We suppose that we put a lantern in the high part of the vector and another lantern to the right of the vector.The sine α would be the part of shade that vector r projects on the vertical axis, generating the shade and in the drawing
The cosine of an angle (cos α) is the part of shade that vector r projects on the horizontal axis, giving rise to projection X.
Therefore, if we know the sine and cosine, we will be able to know the projections x and, that evidently, never will be but great that the same vector. Mathematically:
Those equalities we can divide one to them among another one, giving rise a
If we are dividing two polar numbers, the modules are divided and the arguments are reduced
Factor of Power
We have seen that in the circuits RLC, the normal thing it is that the tension and the current are out of phase a certain angle. That phase angle brings about that “Energy that goes and comes by the network” without producing effective work. we go. This gives rise to the denominated triangle of the powers, where two new concepts are introduced, the reactive power (the one of the load) and the power pretends (the product of V * I without considering the phase angle angle). We see this in the graph of the left. On the one hand we have P that represents the active power of the system. Soon two reactive powers exist (one of the condenser and another one of the coil) that gives rise total to the reactive power (Ql - Qc) and finally, the power pretends S is obtained to multiply V by I and it occurs in Volt-Ampere.

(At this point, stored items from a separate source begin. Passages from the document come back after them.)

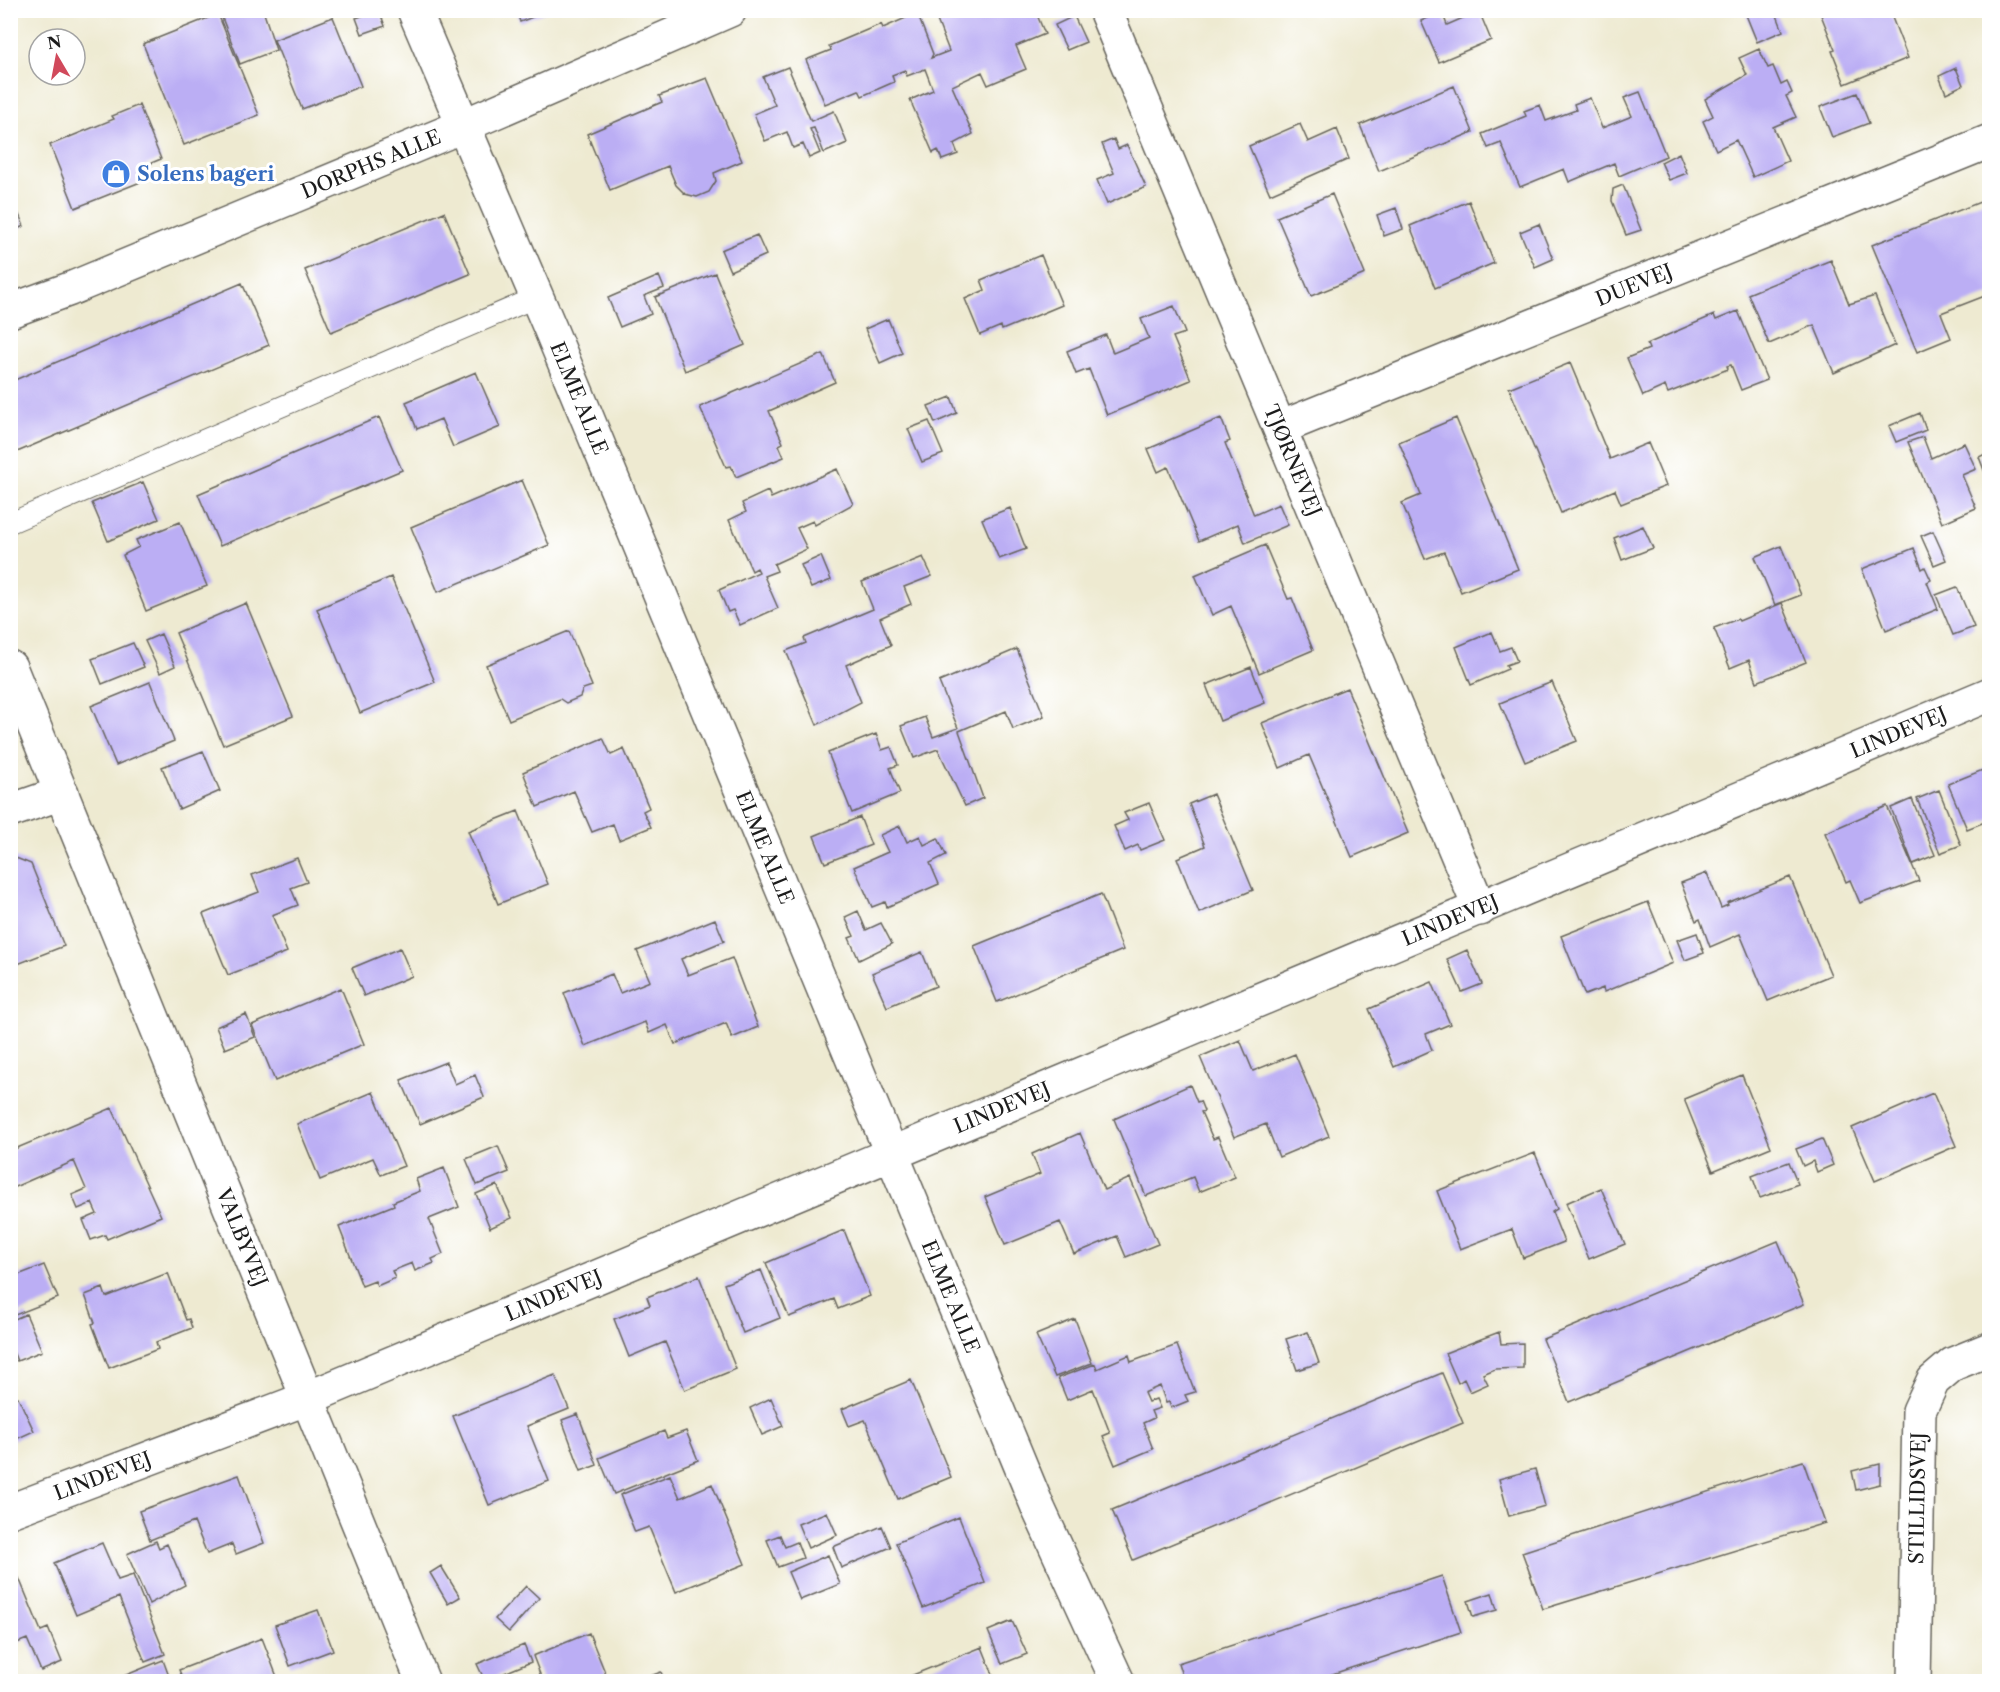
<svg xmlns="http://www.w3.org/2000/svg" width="2000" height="1692" font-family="'Libre Caslon Text',serif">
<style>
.building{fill:#bbaef4}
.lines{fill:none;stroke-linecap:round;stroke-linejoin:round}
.lane-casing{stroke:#66645b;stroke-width:22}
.street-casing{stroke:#66645b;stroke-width:36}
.lane{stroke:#fff;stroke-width:20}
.street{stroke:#fff;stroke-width:33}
.labels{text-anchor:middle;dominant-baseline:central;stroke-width:6;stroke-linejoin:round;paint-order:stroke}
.street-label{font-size:20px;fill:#1c1c1c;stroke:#fff}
.shop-label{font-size:20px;font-weight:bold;fill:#366cbe;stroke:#fff;text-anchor:start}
</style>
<rect width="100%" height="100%" fill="#fff"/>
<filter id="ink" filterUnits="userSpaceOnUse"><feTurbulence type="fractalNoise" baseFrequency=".0167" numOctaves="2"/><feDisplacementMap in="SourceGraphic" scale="12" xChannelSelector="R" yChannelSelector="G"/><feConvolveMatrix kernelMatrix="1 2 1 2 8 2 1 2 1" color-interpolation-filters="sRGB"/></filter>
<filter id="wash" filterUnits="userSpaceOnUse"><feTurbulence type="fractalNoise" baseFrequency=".008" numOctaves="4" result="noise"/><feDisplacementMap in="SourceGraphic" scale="24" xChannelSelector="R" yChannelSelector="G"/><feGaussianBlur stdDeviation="1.35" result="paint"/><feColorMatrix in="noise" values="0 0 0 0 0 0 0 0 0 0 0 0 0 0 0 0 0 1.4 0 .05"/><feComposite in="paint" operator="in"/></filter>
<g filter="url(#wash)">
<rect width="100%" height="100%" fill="#eeead1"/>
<g id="blocks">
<path class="building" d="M219 10H263L276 50 240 64Z
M379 10 385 26 362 34 356 18Z
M516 10H548V11L520 22Z
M933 10H1035L1045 34 1016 46 1026 69 988 85 982 72 952 86 973 134 954 144 958 154 942 160 938 150 933 153 910 100 933 90 925 69 907 76 905 70 892 75 894 82 862 96 859 90 825 104 806 60 831 50 829 46 881 24 883 28 917 13 933 54 931 58 949 51Z
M1744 10H1775L1783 31 1757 42Z
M1819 10H1889L1908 58 1845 84 1832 51 1835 50Z
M1479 11 1491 40 1439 62 1421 21 1442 12 1447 25Z
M218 14 259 115 184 145 143 44Z
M1074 16 1086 42 1067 50 1055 25Z
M333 17 361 86 302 109 274 40Z
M1759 49 1768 68 1773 66 1781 85 1787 82 1792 93 1786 96 1796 117 1773 127 1788 161 1753 177 1736 140 1716 150 1703 121 1713 116 1705 99 1747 75 1739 58Z
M788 67 811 121 834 111 847 143 824 153 814 128 810 129 820 153 809 158 803 144 793 148 787 132 765 141 754 114 775 105 763 77Z
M1956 68 1963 85 1946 93 1939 76Z
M707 78 742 161 714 173 716 181 709 192 697 197 685 194 676 185 668 166 610 190 587 134 662 102 659 96Z
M1454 86 1473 132 1379 171 1360 125Z
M1640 92 1666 156 1619 176 1614 163 1569 182 1564 169 1520 187 1501 143 1488 148 1482 134 1526 116 1524 111 1540 105 1546 121 1576 110 1574 104 1590 98 1602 128 1632 116 1624 98Z
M1857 93 1869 123 1832 137 1820 107Z
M139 105 161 159 139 168 143 181 75 208 50 145 114 119 112 116Z
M1300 124 1308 142 1337 129 1349 159 1270 194 1249 146Z
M1114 139 1118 149 1127 145 1146 187 1107 204 1097 180 1114 173 1102 144Z
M1679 153 1687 173 1669 180 1661 162Z
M1623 185 1641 230 1626 235 1612 201 1613 189Z
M10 194 24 226 10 232Z
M1332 194 1365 274 1311 296 1277 217Z
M1990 198V294L1941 313 1951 338 1917 352 1872 245Z
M1469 201 1494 263 1435 288 1410 226Z
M1396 208 1403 229 1384 236 1377 215Z
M444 212 470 274 331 332 305 270Z
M1539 224 1553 259 1535 267 1520 232Z
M757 235 766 255 730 271 721 250Z
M1041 255 1062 305 1002 330 1001 326 980 335 965 299 985 290 981 280Z
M1831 260 1849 304 1875 296 1895 345 1834 373 1814 325 1769 344 1748 294Z
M715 273 745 345 685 371 655 297Z
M659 276 664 288 644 296 651 314 620 327 608 298Z
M242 283 269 345 10 455V382Z
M1174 306 1185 333 1173 337 1191 380 1107 415 1089 369 1076 374 1067 351 1106 335 1113 353 1149 338 1141 319Z
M1738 311 1767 380 1741 390 1731 365 1727 366 1728 369 1668 393 1665 386 1643 396 1627 358 1649 349 1647 344 1714 315 1716 320Z
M888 319 902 353 880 363 865 329Z
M823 354 835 382 769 411 783 443 779 445 784 457 736 477 731 466 726 467 700 407Z
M1570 363 1610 459 1648 443 1666 486 1621 504 1615 490 1561 513 1509 388Z
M476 372 500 427 453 447 441 419 417 429 406 402Z
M951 397 957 413 935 423 928 406Z
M1920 413 1926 430 1896 442 1889 426Z
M379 417 402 470 220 546 198 494Z
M1221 418 1230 441 1225 443 1254 515 1279 504 1288 525 1245 543 1238 524 1199 541 1168 467 1158 472 1148 449Z
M1456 418 1518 569 1461 592 1444 552 1425 559 1402 503 1421 495 1399 442Z
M929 421 943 454 922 462 908 429Z
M1923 437 1931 458 1964 443 1976 469 1962 475 1976 508 1942 523 1908 442Z
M1989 452V483L1979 457Z
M837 469 853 504 815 525 813 521 797 528 807 549 774 564 777 571 764 576 778 608 740 625 733 610 728 612 719 590 759 572 757 568 752 571 729 520 746 512 742 503 768 491 771 498Z
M522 480 549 545 438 592 411 527Z
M143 482 159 519 108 541 92 503Z
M1010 508 1026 549 999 559 982 519Z
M180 522 207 586 146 611 123 555 139 547 136 540Z
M1643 526 1653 548 1622 560 1614 538Z
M1933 531 1946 560 1934 565 1921 536Z
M1265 545 1288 599 1292 598 1313 650 1259 673 1231 606 1212 615 1195 575Z
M1781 546 1801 595 1775 605 1755 557Z
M1914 548 1922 569 1925 567 1931 580 1927 582 1938 609 1886 630 1862 569Z
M821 556 831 580 811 588 801 565Z
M923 557 932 576 904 587 911 604 880 618 891 645 846 665 861 702 817 725 786 651 806 643 804 638 873 609 862 582Z
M391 577 435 682 360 713 317 609Z
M1957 587 1974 627 1953 635 1936 595Z
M246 603 293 716 223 745 176 633Z
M1782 603 1806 662 1757 682 1749 660 1730 668 1714 628 1738 619 1739 621Z
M569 631 592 686 583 689 580 697 566 703 560 699 509 720 486 665Z
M1492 632 1500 651 1511 647 1517 661 1506 665 1508 669 1471 685 1456 647Z
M161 634 175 666 160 673 145 641Z
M133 643 144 667 102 684 92 659Z
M1017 649 1044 716 1013 729 1006 711 959 731 983 798 965 806 938 749 914 758 901 726 925 717 933 737 958 728 939 682Z
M1251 667 1265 703 1220 721 1206 685Z
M150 682 174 741 116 765 91 706Z
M1552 682 1577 741 1525 762 1500 703Z
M1347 688 1408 833 1352 857 1309 755 1280 768 1262 723Z
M876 734 882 750 891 747 898 765 890 768 900 793 852 813 828 753Z
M603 738 611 755 624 749 649 808 643 811 651 827 619 840 613 824 592 832 574 791 537 807 523 772Z
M203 751 220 791 179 809 162 767Z
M1990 767V820L1967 829 1948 784Z
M1939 790 1961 845 1940 853 1917 799Z
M1213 794 1253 890 1199 913 1177 858 1205 846 1189 804Z
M1912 799 1935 855 1913 864 1891 808Z
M1149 803 1165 840 1140 850 1138 845 1125 851 1114 826 1128 820 1124 813Z
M1887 806 1919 881 1860 903 1850 880 1846 882 1825 833Z
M518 811 548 884 498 904 468 831Z
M860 817 871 845 825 863 814 836Z
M900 826 907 842 920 836 924 845 938 838 946 855 930 863 939 884 887 907 885 902 872 907 854 867 888 852 880 835Z
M16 858 31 864 64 946 10 967V860Z
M297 858 307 882 291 888 298 905 272 915 287 952 228 975 203 914 259 892 252 875Z
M1707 873 1721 908 1728 905 1727 903 1790 877 1831 975 1768 1001 1740 934 1710 947 1700 919 1696 921 1681 883Z
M1101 894 1123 950 997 1002 974 946Z
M1648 902 1673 963 1604 992 1603 988 1585 995 1561 936Z
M858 911 866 930 881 923 892 944 859 960 849 938 854 936 845 917Z
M715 919 724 941 681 959 688 975 732 958 758 1027 732 1038 726 1023 675 1044 667 1025 649 1033 645 1022 585 1046 564 993 612 974 620 993 650 981 637 951Z
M1697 933 1704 953 1685 960 1677 940Z
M400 948 412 976 364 996 352 968Z
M1467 950 1482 984 1462 992 1447 959Z
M922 952 936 986 887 1007 872 973Z
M1432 982 1450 1024 1426 1034 1432 1050 1394 1067 1369 1009Z
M341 988 364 1044 275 1081 252 1025Z
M246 1014 255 1037 225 1049 216 1027Z
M1240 1040 1253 1071 1295 1054 1329 1136 1279 1157 1266 1124 1234 1137 1200 1057Z
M446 1062 455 1084 475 1075 484 1097 420 1124 401 1080Z
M1742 1075 1771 1147 1713 1171 1684 1099Z
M1190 1085 1197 1102 1200 1101 1204 1111 1201 1112 1213 1139 1218 1137 1235 1177 1199 1192 1193 1177 1146 1196 1114 1119Z
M373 1092 404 1166 381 1175 373 1158 320 1180 297 1124Z
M1933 1093 1956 1146 1875 1181 1852 1128Z
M112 1108 161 1216 107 1239 105 1235 91 1240 83 1220 97 1214 92 1203 78 1209 72 1195 86 1189 74 1161 10 1189V1151Z
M1080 1133 1104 1190 1130 1178 1158 1244 1126 1257 1117 1236 1074 1254 1060 1222 1005 1245 985 1197 1040 1174 1032 1154Z
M1822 1139 1833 1165 1817 1172 1813 1161 1803 1166 1796 1149Z
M498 1146 509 1172 477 1185 466 1159Z
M1535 1153 1557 1209 1552 1212 1564 1242 1523 1258 1512 1229 1460 1249 1437 1191Z
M1789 1162 1798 1184 1760 1198 1752 1176Z
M444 1168 459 1207 429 1219 443 1254 432 1259 434 1263 415 1271 412 1263 392 1271 395 1278 377 1286 375 1281 362 1286 339 1227 394 1205 393 1202 420 1191 416 1179Z
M497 1185 512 1218 490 1228 476 1194Z
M1601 1188 1625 1244 1589 1259 1566 1203Z
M844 1230 870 1296 838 1309 834 1299 789 1317 766 1263Z
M1778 1241 1804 1304 1569 1402 1543 1339Z
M44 1265 58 1298 10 1317V1278Z
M761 1270 780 1318 743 1333 724 1284Z
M168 1273 186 1320 189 1319 192 1328 156 1342 158 1349 109 1368 92 1324 95 1323 85 1295 103 1288 106 1297Z
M699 1276 736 1369 685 1390 665 1342 629 1357 614 1319 650 1305 647 1297Z
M26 1314 42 1351 17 1361 10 1344V1321Z
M1075 1319 1092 1363 1055 1377 1036 1335Z
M1308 1332 1319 1363 1297 1370 1286 1339Z
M1499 1332 1501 1344 1523 1343V1368L1495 1369 1483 1374 1488 1384 1470 1392 1464 1379 1458 1383 1445 1353Z
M1177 1345 1195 1392 1185 1395 1188 1401 1171 1408 1169 1402 1166 1403 1160 1386 1144 1393 1148 1402 1156 1399 1160 1408 1151 1411 1154 1418 1143 1423 1153 1449 1115 1465 1103 1436 1110 1433 1093 1389 1067 1400 1058 1378 1095 1364 1097 1369 1129 1355 1131 1362Z
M1442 1373 1463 1423 1133 1560 1112 1510Z
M555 1375 569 1409 527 1426 549 1481 489 1505 453 1416Z
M911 1380 951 1477 898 1499 865 1420 849 1426 842 1409Z
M18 1397 34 1431 14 1440 10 1432V1400Z
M771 1398 783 1426 762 1435 750 1408Z
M578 1414 597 1465 581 1471 562 1420Z
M664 1431 667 1438 686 1431 698 1460 614 1494 599 1458Z
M1803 1461 1825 1523 1543 1609 1522 1552Z
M1880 1464V1484L1856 1490 1852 1471Z
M1535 1469 1545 1506 1509 1516 1499 1479Z
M239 1475 264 1543 236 1554 232 1544 207 1554 194 1522 150 1540 139 1511Z
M670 1475 680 1498 712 1484 745 1564 676 1592 649 1527 635 1532 620 1495Z
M827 1512 837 1535 808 1548 798 1524Z
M959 1517 985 1583 923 1608 896 1543Z
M882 1526 891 1547 841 1568 833 1547Z
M780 1535 785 1547 797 1542 803 1558 778 1567 767 1540Z
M156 1541 159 1548 167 1544 185 1585 149 1604 127 1554Z
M102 1543 118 1580 133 1575 165 1654 145 1662 119 1597 76 1615 54 1563Z
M828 1555 840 1584 800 1600 788 1572Z
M441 1566 460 1597 448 1604 430 1573Z
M1442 1576 1461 1632 1308 1682H1184L1178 1663Z
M19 1578 41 1631 48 1628 62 1662 41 1671 27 1639 10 1646V1582Z
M526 1586 539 1598 509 1632 495 1619Z
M1492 1593 1497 1610 1473 1617 1468 1601Z
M318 1610 333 1650 290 1666 275 1625Z
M1012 1621 1027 1654 1002 1664 988 1631Z
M589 1633 609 1682H543L533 1656Z
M262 1638 279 1682H184L179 1670Z
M524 1645 531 1662 485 1681 477 1664Z
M982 1647 996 1682H898V1681Z
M163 1660 170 1679 163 1682H109Z
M661 1672 665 1682H637V1681Z"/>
</g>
</g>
<g filter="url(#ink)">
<use href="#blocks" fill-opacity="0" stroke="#66645b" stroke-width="1.5"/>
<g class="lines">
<g class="lane-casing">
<path id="lane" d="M10 523 537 297"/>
</g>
<g class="street-casing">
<g id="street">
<path id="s1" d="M414 10 550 328 1039 1510 1118 1682"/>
<path id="s2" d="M1105 10 1480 909"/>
<path id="s3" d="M10 311 70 289 465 125 730 10"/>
<path id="s4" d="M1280 428 1990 141"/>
<path id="s5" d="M10 667 423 1682"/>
<path d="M10 811 62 793"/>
<path id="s6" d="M10 1511 308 1398 1990 694"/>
<path id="s7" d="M1914 1682 1919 1411 1933 1381 1953 1364 1990 1349"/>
</g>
</g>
<use href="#lane" class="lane"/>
<use href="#street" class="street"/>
</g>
</g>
<defs>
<g id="shop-disc" transform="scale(1.5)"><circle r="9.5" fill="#3f7fe0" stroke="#fff"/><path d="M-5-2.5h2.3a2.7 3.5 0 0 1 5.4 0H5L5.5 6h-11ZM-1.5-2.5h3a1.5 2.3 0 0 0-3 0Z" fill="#fff"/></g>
</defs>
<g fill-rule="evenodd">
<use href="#shop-disc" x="116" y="174"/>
</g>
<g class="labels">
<g class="street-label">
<text stroke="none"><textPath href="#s3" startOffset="390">DORPHS ALLE</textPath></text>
<text stroke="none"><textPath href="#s4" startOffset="382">DUEVEJ</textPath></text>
<text stroke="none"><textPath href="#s1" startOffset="422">ELME ALLE</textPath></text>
<text stroke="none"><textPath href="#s2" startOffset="488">TJØRNEVEJ</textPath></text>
<text stroke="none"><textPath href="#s6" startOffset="2043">LINDEVEJ</textPath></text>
<text stroke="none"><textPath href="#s1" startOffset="908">ELME ALLE</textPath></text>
<text stroke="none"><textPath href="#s6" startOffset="1557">LINDEVEJ</textPath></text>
<text stroke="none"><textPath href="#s6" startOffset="1071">LINDEVEJ</textPath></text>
<text stroke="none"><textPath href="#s5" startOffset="616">VALBYVEJ</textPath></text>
<text stroke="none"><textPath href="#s6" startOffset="585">LINDEVEJ</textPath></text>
<text stroke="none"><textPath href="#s1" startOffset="1394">ELME ALLE</textPath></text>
<text stroke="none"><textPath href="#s6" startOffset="99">LINDEVEJ</textPath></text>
<text stroke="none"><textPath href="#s7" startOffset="184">STILLIDSVEJ</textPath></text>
</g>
<g class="shop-label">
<text x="137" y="174">Solens bageri</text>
</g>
</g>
<rect width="2000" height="1692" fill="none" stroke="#fff" stroke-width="36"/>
<g transform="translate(57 57) rotate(350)"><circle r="28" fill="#ffffff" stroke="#a4a4a4" stroke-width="1.5"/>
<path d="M0-4.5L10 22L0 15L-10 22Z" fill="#d1495b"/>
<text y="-9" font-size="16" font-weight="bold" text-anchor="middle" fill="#1c1c1c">N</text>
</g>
</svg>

We will see all this in an example. To calculate the impedances, tension and powers of the following circuit if the frequency of the generator is 50 Hertz
PROBLEMS. Aside from the activities of the book, to do the following:
If the frequency of the generator is 10 Hertz, to calculate:
The Impedance of the coil
The total impedance of the circuit
The current that leaves the battery
Activity 1. To represent in the form of vectors the impedances of a circuit RLC if R = 40 Ω, Xl = 90 and Xc = 50 Ω. To calculate the active power and reactivates.
electrical motors. etc
Overload of the condensers of compensation of the factor of power, etc
In the loads we can find two cases. First that is linear, as a pure resistance, giving rise to a current wave that “follows” the form that has the tension, therefore, the current in that load is not distorted. Example of this type of load is the resistance of the heating engineers, the incandescent or motor lamps of induction of constant speed. Nevertheless we have another type of loads where the current varies desproporcionalmente to the tension during the stress cycles. These are the loads nonlinear and the form of the current contains distortions. These distortions are signals whose frequency is multiple of the out of phase main signal. To that group of signals, whose superposition gives rise to the signal of the real current, it is called overtones to them. (To see figure superior) We have examples of this type of load in shippers of batteries, electronic reactancias, regulating of power, etc it is not necessary to forget that the circuits are designed to work with certain frequencies and the presence of overtones gives rise to bad operation of the same one, reason why is important to eradicate them.